There was an exposé on Frontline about this facility and what the government did was shut it down as an immigration detention facility and then simply re-open it as a prison for immigrants that were criminally prosecuted after coming back to the country.

SY: Your organization, Grassroots Leadership, has documented a practice of building these facilities via public debt. How does that work and does it essentially make local communities have a stake in keeping these facilities open despite complaints, exposés and even uprisings?

BL: Yeah, absolutely. There has been a long record in Texas in particular of private prison corporations convincing local communities to finance the construction of privately-operated prisons with the anticipation of winning federal contracts.

So basically what that looks like is a local entity – in this case Willacy County, Texas – created what’s called a public facilities corporation and then proceeded to float tens of millions of dollars in debt, more than a hundred million dollars in debt, to build this and other privately-operated prisons.

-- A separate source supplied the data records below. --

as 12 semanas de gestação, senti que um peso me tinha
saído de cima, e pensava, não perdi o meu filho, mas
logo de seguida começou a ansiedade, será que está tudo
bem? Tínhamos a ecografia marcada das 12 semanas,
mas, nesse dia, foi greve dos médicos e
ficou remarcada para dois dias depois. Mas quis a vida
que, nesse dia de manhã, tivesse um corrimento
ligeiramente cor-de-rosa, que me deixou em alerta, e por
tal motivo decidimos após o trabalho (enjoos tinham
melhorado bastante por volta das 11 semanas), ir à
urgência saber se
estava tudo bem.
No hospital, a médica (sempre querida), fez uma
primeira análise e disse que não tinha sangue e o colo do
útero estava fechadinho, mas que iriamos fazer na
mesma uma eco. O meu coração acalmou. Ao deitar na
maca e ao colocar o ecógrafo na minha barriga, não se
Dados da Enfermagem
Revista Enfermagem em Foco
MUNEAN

If the private prison corporation – in this case, Management and Training Corporation – were to lose the contract, it could put Willacy County in a pretty severe economic position of having their credit rating devalued were their public facilities corporation to default on the debt. So it certainly has the impact of sort of forcing these communities into a position of having to advocate for continuing to win these contracts even when there’s a very good argument that there’s no other reason why it’s good for the county to be involved in this kind of enterprise.

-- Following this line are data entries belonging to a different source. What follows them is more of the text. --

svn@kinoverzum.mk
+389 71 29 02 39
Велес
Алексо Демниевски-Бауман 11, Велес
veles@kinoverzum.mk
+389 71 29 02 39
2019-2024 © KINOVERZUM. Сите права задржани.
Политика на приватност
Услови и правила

SY: On Friday, a federal judge in Washington D.C. granted an injunction which put a stop – at least temporarily – to the practice of holding women and children in immigration detention while their asylum requests wind through the system. With last year’s spike in apprehensions of unaccompanied minors and women with children at the border, there were plans in the works to expand facilities to detain them in Texas. Are these plans effectively on hold given Friday’s ruling?

BL: We certainly hope so. I think that the court really rejected the administration’s argument that it could use the detention of women with their kids, of refugee women with their kids, as a deterrent measure for future migration. It also rejected the administration’s argument they could use national security as a reason to detain these immigrant families.

We’ve been calling on the administration to halt these plans to expand these two giant family detention camps in South Texas, one in Dilley that’s operated by Corrections Corporation of America and one in Karnes City, Texas which is operated by the private prison company GEO Group. Both are currently in expansion plans.

We’ve been calling since this court injunction for the administration to stop the expansion of these facilities immediately and to start prioritizing release into community-based alternatives to detention for refugee women and their children. There was never any justification for locking up little kids and their moms in private prisons and certainly the court has added to the argument that this is a practice that needs to stop.